Xcel Energy ditches effort to join regional network as potential cost savings evaporate
Xcel Energy, the state’s largest utility, is pulling out of the Mountain West Transmission Group, which likely will derail an effort by Colorado utilities to join the Southwest Power Pool.
“After much deliberation, Xcel Energy has determined that continued engagement in Mountain West is not in the best of interest of our customers or the company,” said David Eves, the company’s executive vice president and group president for utilities, in a statement issued Friday.
Xcel joined with several other utilities in the state in 2013 to study creating a regional transmission organization, or expanded networks designed to ease the movement of electricity across service boundaries by removing tariffs and other barriers.
Concerned about costs and regulatory effort required to form an RTO from scratch, the group in early 2017 shifted its efforts to joining the Southwest Power Pool, a consortium of 100 members stretching from North Dakota to north Texas.
Until last month, it looked like efforts to integrate the Mountain West into the SPP were making progress.
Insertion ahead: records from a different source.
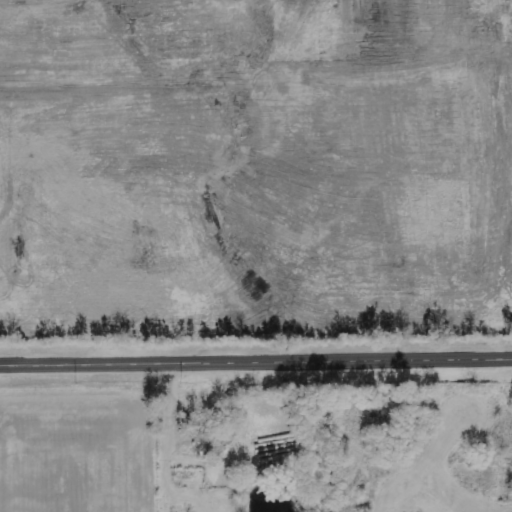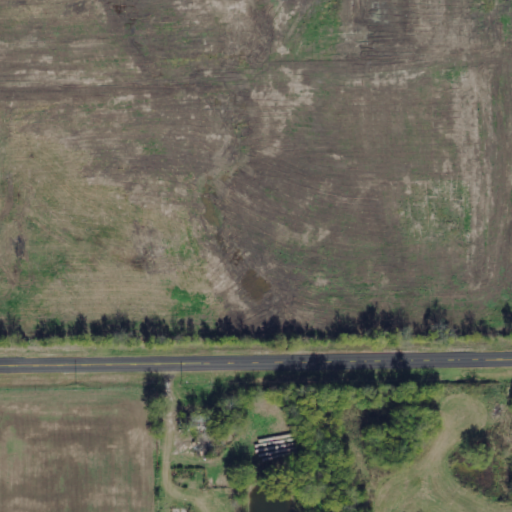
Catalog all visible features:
road: (256, 364)
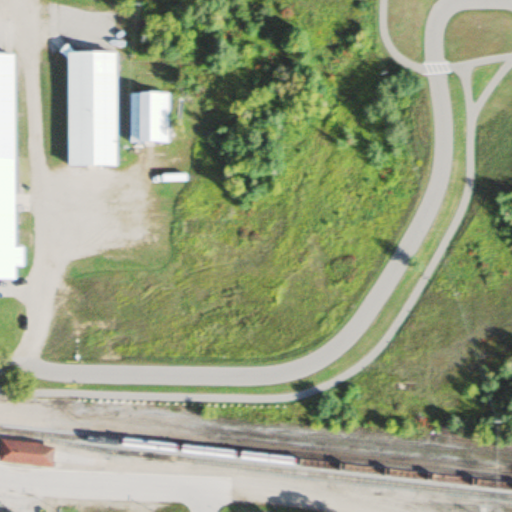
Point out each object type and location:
building: (88, 110)
building: (145, 119)
road: (106, 159)
road: (182, 159)
building: (6, 174)
road: (43, 175)
road: (14, 360)
building: (25, 453)
railway: (256, 457)
railway: (255, 467)
road: (170, 487)
road: (203, 500)
building: (248, 510)
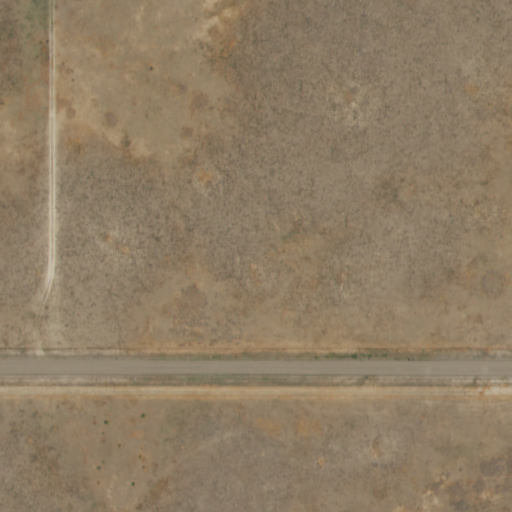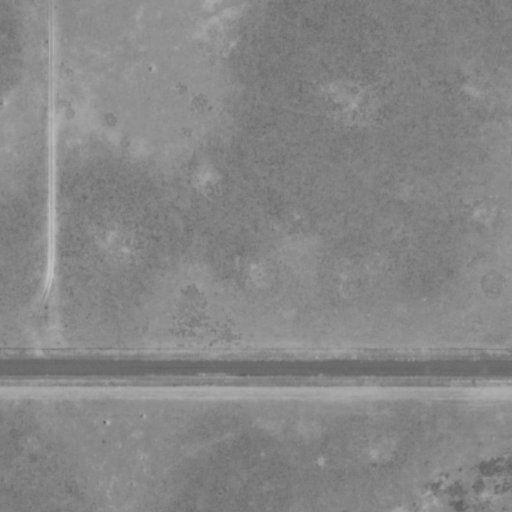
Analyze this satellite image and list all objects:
road: (72, 190)
road: (255, 381)
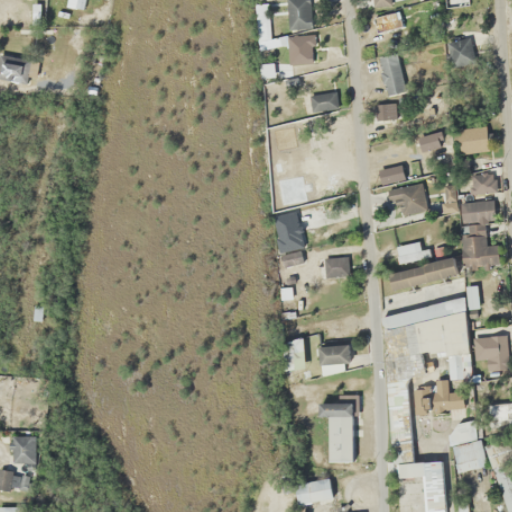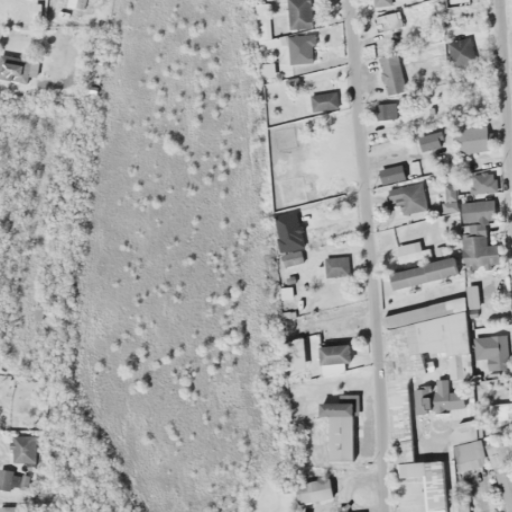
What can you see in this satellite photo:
building: (380, 3)
building: (298, 14)
building: (387, 21)
building: (300, 49)
building: (458, 52)
building: (13, 68)
building: (391, 74)
building: (322, 101)
road: (504, 108)
building: (384, 111)
building: (390, 174)
building: (408, 198)
building: (288, 238)
building: (476, 247)
building: (411, 252)
road: (368, 255)
building: (335, 266)
building: (422, 274)
building: (284, 293)
building: (471, 296)
building: (420, 329)
building: (333, 358)
building: (454, 366)
building: (436, 397)
building: (340, 427)
building: (24, 448)
building: (468, 455)
building: (414, 472)
building: (311, 491)
building: (11, 510)
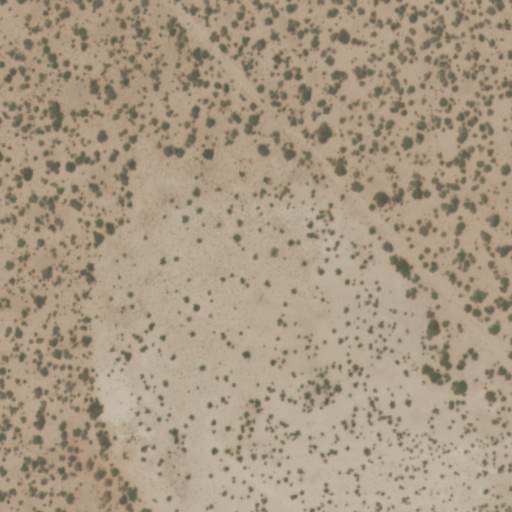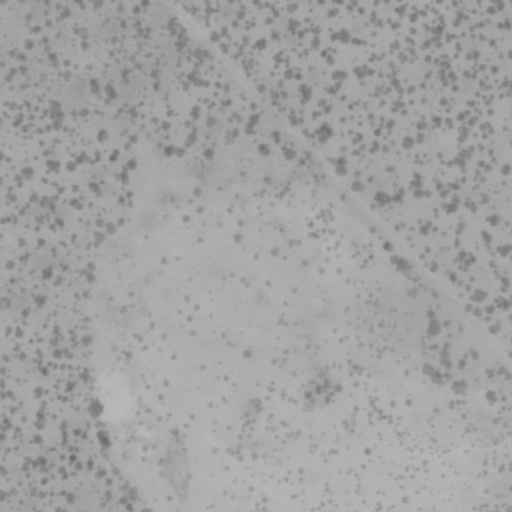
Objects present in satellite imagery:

By providing utilities in the region with access to a real-time market for electricity free of tariffs, it was estimated consumers in the region could save $154 million and see improved reliability.
Among the considerations Xcel gave for dropping out were: higher than expected cost to form the regional RTO; limited opportunities to expand to the west, the risk of increased state regulation and more limited benefits for customers than first thought.
Eves said the decision to pull out of the group was based solely on those issues, and he called the effort and study that went into exploring a regional RTO “worthwhile.”
“We’re surprised and disappointed by the decision, as SPP has spent significant time and effort attempting to bring organized wholesale markets and their many benefits to the west, and we’re hopeful there will still be opportunities to do so,” said Derek Wingfield, a spokesman for the SPP, which is based in Little Rock, Ark.